- [Text block]
[ADF Tutorial] Chapter two: Angular is the new black
Previously on Venzia Community, we have introduced how to build a nice application that Alfresco provide for free to see the power of ADF. In this post we will learn how to make a simple app based in Angular 2 using Yeoman & Alfresco Application Generator.
Be prepare and let’s do some magic!
What we want to achieve
- From one side: Build a custom application based in Angular 2 (ADF). We will deploy it on same Alfresco server.
- With this webapp you can login with your Alfresco credentials and get access in all your documents.
Let’s start \m/
- Install Yeoman from a terminal
Cristina$ sudo npm install -g yo /Users/Cristina/.nvm/versions/node/v9.5.0/bin/yo-complete -> /Users/Cristina/.nvm/versions/node/v9.5.0/lib/node_modules/yo/lib/completion/index.js /Users/Cristina/.nvm/versions/node/v9.5.0/bin/yo -> /Users/Cristina/.nvm/versions/node/v9.5.0/lib/node_modules/yo/lib/cli.js yo@2.0.1 postinstall /Users/Cristina/.nvm/versions/node/v9.5.0/lib/node_modules/yo yodoctor Yeoman Doctor Running sanity checks on your system ✔ Global configuration file is valid ✔ NODE_PATH matches the npm root ✔ Node.js version ✔ No .bowerrc file in home directory ✔ No .yo-rc.json file in home directory ✔ npm version Everything looks all right! + yo@2.0.1 added 3 packages from 1 contributor and updated 16 packages in 15.67s
Note: In my case I had already installed, please be aware this output might be different comparing yours.
- Create our app using Alfresco Application Generator
Cristina$ cd git sudo npm install -g generator-alfresco-adf-app + generator-alfresco-adf-app@2.2.0 removed 1 package and updated 10 packages in 9.452s
Note: In my case I had already installed, please be aware this output might be different comparing yours
- Time to generate our new project in ADF. Check the following video to see ADF Angular app generator in action
- Next, we will build our document-viewer app
Cristina$ cd document-viewer/ Cristina$ ls Dockerfile e2e package-lock.json proxy.conf.json LICENSE karma.conf.js package.json src README.md nginx.conf protractor-ci.conf.js tsconfig.json docker.md node_modules protractor.conf.js tslint.json Cristina$ npm install .... up to date in 9.094s
- Let’s check alfreco configuration
Cristina$ cat proxy.conf.json { "/alfresco": { "target": "http://localhost:8080", "secure": false, "changeOrigin": true } }
In my case, everything looks alright. If you have Alfresco content in another server you’ll need to change the target field and adapt it.

- [What to work on]
• a. In the ADF tutorial, what target address does the proxy.conf.json file point to?
• b. Sum up the ADF tutorial in two sentences.
• c. List every sanity check that Yeoman Doctor reports as passed in the ADF tutorial.

- [Source data]
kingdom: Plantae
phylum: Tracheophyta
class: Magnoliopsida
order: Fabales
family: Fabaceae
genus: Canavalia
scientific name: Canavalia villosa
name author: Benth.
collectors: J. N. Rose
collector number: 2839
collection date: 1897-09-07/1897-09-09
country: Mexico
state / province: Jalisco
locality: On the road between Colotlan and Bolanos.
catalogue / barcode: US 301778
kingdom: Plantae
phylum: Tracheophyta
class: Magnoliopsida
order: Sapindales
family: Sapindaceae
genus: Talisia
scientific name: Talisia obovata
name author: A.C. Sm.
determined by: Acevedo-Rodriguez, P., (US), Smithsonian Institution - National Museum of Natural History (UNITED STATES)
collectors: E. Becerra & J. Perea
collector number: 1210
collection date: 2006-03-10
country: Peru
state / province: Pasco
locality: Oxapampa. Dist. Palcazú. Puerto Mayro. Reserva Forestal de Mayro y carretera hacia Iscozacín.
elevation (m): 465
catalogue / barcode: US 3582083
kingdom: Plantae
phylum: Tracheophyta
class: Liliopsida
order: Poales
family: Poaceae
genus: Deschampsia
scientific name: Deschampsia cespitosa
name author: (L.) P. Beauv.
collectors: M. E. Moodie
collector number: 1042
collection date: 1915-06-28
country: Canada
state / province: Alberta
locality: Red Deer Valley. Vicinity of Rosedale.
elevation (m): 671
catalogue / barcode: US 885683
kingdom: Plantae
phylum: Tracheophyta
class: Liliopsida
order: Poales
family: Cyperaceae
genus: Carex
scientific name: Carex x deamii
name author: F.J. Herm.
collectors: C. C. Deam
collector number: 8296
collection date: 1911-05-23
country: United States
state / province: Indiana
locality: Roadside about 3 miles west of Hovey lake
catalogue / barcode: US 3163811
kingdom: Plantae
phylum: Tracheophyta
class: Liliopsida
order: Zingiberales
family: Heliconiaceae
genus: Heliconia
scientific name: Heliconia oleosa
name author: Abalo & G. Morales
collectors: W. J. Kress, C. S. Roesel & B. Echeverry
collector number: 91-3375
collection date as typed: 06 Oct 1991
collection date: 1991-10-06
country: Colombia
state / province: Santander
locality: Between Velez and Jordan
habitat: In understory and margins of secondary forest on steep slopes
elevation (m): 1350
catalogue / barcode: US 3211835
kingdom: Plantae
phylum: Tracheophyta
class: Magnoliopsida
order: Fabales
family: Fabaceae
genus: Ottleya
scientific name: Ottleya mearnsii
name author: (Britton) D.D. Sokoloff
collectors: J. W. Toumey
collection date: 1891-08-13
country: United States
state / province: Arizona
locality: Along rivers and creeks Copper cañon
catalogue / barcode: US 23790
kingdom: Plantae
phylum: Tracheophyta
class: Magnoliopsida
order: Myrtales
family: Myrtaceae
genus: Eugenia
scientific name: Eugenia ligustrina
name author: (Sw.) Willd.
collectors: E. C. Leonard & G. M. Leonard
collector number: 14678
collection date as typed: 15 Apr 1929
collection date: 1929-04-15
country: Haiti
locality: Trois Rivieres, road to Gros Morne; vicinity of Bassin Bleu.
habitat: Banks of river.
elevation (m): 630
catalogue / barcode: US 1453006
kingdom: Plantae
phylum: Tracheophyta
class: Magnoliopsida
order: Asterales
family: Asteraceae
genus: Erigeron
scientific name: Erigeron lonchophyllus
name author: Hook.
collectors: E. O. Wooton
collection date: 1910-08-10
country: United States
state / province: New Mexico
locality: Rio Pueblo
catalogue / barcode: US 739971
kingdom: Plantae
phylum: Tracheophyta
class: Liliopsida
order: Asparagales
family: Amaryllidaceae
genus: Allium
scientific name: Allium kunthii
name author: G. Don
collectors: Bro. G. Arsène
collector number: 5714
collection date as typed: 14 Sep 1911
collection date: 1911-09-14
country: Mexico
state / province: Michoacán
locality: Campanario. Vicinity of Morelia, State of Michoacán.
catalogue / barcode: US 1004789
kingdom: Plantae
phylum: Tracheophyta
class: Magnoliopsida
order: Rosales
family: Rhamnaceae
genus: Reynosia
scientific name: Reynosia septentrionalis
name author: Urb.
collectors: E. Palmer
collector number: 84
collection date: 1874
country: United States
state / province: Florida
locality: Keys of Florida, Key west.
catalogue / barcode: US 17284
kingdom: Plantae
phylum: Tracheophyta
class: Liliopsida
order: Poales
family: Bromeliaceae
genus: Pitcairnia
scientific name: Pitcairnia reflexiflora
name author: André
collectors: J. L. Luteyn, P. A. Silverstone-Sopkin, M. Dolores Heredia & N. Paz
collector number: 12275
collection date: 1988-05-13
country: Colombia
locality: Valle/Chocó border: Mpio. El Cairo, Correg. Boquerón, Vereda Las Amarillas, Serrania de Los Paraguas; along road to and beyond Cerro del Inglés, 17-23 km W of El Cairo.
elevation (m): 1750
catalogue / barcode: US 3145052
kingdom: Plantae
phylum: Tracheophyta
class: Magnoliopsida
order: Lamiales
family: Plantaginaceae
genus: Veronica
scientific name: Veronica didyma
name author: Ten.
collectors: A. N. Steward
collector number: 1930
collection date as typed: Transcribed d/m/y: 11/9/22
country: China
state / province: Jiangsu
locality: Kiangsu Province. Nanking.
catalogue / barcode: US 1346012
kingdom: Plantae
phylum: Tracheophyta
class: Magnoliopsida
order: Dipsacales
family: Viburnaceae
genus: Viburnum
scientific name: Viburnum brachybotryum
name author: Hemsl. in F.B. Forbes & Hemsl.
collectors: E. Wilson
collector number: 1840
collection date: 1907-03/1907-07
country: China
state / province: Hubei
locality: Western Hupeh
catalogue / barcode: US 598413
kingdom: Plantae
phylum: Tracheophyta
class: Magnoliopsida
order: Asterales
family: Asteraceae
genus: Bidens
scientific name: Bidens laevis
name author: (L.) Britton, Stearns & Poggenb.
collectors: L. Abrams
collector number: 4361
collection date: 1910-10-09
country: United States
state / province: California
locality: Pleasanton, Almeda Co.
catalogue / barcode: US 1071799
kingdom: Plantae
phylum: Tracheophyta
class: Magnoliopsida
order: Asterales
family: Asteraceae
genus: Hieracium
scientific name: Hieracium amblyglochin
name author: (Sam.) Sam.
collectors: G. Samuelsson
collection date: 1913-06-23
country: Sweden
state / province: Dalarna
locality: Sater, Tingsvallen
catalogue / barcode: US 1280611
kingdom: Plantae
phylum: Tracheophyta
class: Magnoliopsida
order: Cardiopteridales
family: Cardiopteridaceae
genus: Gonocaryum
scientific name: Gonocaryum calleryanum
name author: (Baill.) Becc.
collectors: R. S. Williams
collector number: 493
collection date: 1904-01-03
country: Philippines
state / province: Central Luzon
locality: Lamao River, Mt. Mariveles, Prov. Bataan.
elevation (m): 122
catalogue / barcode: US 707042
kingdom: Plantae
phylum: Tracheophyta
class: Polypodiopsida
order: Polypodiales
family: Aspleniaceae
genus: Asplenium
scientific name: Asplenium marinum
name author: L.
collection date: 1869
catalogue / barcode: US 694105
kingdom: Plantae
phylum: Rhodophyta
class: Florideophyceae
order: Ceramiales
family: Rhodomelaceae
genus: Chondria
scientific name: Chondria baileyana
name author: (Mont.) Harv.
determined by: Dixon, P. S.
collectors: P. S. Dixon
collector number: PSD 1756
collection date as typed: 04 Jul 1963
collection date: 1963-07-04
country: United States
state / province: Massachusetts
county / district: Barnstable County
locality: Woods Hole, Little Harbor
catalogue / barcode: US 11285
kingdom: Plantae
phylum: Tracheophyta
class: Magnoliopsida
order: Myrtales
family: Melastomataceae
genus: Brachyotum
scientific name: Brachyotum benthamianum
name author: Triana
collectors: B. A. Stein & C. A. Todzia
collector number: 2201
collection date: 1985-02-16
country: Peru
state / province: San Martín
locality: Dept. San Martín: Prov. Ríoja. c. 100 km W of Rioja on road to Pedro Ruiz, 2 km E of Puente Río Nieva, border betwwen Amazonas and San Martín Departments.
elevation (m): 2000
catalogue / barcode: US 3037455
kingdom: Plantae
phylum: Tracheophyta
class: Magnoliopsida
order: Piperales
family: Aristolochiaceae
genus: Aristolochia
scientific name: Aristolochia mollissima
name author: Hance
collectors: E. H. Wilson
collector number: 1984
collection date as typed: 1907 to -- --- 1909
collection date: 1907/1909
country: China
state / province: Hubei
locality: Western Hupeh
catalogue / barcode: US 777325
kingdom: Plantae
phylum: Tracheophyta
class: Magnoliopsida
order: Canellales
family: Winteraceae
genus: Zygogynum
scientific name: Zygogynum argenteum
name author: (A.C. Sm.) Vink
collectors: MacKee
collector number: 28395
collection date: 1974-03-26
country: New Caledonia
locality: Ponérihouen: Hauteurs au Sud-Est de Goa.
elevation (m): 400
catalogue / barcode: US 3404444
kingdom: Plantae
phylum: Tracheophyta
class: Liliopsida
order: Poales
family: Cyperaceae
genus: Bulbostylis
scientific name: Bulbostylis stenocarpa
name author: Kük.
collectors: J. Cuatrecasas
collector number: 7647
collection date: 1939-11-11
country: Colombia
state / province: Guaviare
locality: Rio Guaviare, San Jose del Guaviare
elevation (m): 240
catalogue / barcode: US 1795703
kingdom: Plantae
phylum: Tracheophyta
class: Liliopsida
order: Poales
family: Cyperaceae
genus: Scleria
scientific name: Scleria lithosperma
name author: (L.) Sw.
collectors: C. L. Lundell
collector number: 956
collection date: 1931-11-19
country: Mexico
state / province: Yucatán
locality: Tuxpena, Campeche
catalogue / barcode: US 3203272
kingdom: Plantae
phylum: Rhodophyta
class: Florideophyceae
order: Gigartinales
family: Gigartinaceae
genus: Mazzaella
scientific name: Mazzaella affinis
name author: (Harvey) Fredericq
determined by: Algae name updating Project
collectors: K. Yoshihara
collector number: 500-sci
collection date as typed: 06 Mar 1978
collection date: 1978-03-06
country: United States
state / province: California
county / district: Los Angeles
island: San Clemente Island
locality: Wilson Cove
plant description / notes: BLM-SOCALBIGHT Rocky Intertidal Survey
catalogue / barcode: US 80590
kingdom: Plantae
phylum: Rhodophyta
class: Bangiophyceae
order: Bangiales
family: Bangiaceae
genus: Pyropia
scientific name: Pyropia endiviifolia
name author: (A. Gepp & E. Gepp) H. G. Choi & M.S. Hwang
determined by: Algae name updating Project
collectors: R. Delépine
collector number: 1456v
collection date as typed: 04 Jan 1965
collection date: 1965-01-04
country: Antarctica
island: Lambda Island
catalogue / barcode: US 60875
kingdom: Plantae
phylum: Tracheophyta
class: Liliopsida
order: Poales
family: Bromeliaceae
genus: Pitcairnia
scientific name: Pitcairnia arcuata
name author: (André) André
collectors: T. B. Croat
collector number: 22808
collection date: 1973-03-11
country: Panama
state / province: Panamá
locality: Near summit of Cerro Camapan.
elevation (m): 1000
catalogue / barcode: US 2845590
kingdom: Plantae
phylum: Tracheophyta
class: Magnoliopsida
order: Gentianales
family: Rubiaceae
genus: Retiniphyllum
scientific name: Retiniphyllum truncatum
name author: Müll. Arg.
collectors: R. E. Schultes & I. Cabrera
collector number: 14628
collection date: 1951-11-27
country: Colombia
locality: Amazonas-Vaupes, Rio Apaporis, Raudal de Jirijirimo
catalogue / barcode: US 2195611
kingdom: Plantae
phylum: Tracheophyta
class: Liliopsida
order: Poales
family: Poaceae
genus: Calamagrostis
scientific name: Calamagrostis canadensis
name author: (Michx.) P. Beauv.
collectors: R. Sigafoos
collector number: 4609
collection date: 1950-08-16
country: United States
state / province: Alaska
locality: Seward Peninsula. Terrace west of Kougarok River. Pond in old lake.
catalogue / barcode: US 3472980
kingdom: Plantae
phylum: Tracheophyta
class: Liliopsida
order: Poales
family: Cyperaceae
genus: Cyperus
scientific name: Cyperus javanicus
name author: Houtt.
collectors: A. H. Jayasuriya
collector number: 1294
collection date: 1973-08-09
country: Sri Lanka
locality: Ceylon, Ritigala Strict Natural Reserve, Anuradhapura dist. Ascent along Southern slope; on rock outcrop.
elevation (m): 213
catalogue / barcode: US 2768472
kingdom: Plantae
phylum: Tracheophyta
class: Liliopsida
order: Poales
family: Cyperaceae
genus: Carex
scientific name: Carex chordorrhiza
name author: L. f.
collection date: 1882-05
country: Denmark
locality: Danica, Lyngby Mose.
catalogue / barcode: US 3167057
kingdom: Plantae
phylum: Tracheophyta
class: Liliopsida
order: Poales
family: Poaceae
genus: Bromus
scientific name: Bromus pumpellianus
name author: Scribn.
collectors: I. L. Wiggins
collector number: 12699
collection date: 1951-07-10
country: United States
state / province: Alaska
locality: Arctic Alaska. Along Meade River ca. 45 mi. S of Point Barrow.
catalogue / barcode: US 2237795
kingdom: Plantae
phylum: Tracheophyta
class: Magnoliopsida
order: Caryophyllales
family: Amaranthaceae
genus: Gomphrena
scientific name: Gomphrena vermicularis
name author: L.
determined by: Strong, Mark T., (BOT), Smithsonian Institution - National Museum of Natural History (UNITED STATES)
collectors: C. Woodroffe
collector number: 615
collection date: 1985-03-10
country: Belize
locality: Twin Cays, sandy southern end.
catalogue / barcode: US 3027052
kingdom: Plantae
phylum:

- [Results]
• a. http://localhost:8080

• b. The ADF tutorial shows how to make a simple Angular 2 app with Yeoman and the Alfresco Application Generator, to be deployed on the same Alfresco server, where users log in with their Alfresco credentials to reach their documents. It goes through installing Yeoman and the generator, generating and building a document-viewer app, and checking the proxy configuration, whose target field must be changed if Alfresco content is on another server.

• c.
- Global configuration file is valid
- NODE_PATH matches the npm root
- Node.js version
- No .bowerrc file in home directory
- No .yo-rc.json file in home directory
- npm version